The self-proclaimed “Prophet” from Upstate New York shares his “discovery” with the disaffected farmers of the American hinterland. They follow him in droves, devoting their lives to his cause and helping him build a new religion from scratch. In the process they face severe discrimination and often violence from their neighbors, forcing them to move further and further West until they finally give up on America altogether and decide to set up shop in what was then the wasteland of Northern Mexico.

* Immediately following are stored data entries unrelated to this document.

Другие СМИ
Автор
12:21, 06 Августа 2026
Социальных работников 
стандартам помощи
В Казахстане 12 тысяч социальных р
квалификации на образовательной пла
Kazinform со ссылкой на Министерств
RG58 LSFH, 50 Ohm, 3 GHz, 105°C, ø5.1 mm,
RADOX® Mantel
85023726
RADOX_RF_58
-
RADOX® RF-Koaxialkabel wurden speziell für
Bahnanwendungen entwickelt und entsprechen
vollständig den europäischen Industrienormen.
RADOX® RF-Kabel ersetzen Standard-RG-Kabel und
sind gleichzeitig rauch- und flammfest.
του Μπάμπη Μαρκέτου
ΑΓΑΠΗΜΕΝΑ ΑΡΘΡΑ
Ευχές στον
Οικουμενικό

They build ditches, they irrigate farms. They fight tooth and nail to survive, to maintain internal order, to fend off the assaults of the U.S. government. They manage to erect one of the cleanest, most well-organized, most beautiful cities in America and eventually earn the respect of the outside world. They do all of this driven by a sacred vision, a holy calling to erect a new Jerusalem where purity and righteousness would reign supreme.

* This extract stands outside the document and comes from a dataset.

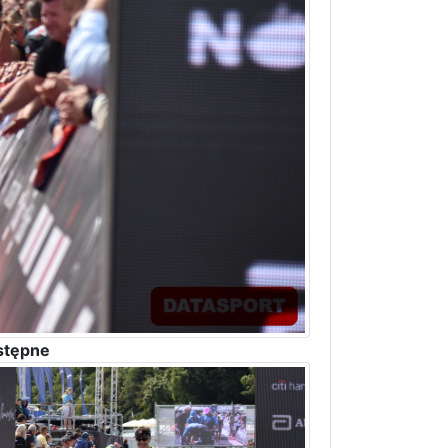
stępne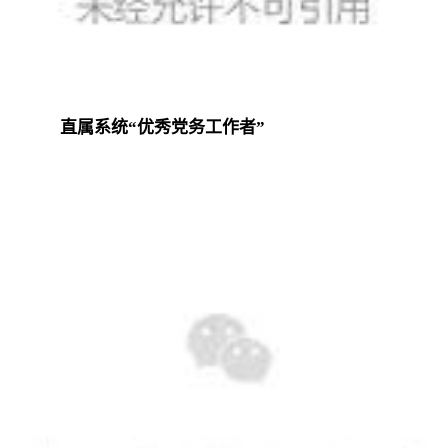
直属系统“优秀党务工作者”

And ultimately, it all came to this:
Salt Lake City is a fascinating paradox. It’s actually one of the most gay-friendly cities in the U.S.; indeed I had my morning breakfast that day on the front patio of a cafe with a gigantic Pride flag, located on a street named after Harvey Milk. On the flip side, there’s also a large population of homeless, drug-abusing teenagers who flee the tyranny of the Church and find themselves without any structure. If you look hard enough, you could construe almost any aspect of the city as building off, reacting to, or rebelling against the work of the Church.
LDS beliefs seems to seep into the broader culture of Salt Lake City in unexpected ways. Take the idea of food storage. Mormons are taught to keep stores of non-perishable food in their homes in preparation for the supposedly-inevitable apocalypse. But apparently non-Mormons do this as well. My Airbnb host, who was about as far from a conservative Mormon as a human being can get, boasted of how she was able to live for weeks off of her food stores when she was too busy to make food.
Both Boise and Salt Lake City are meccas of civilization tucked away in a vast expanse of mountainland where still can’t help but think that human beings weren’t meant to live. They are the products of humans and groups of humans with much greater fortitude, ingenuity, and vision than I’ll ever possess.
I’m proud to reap the fruits of their labor.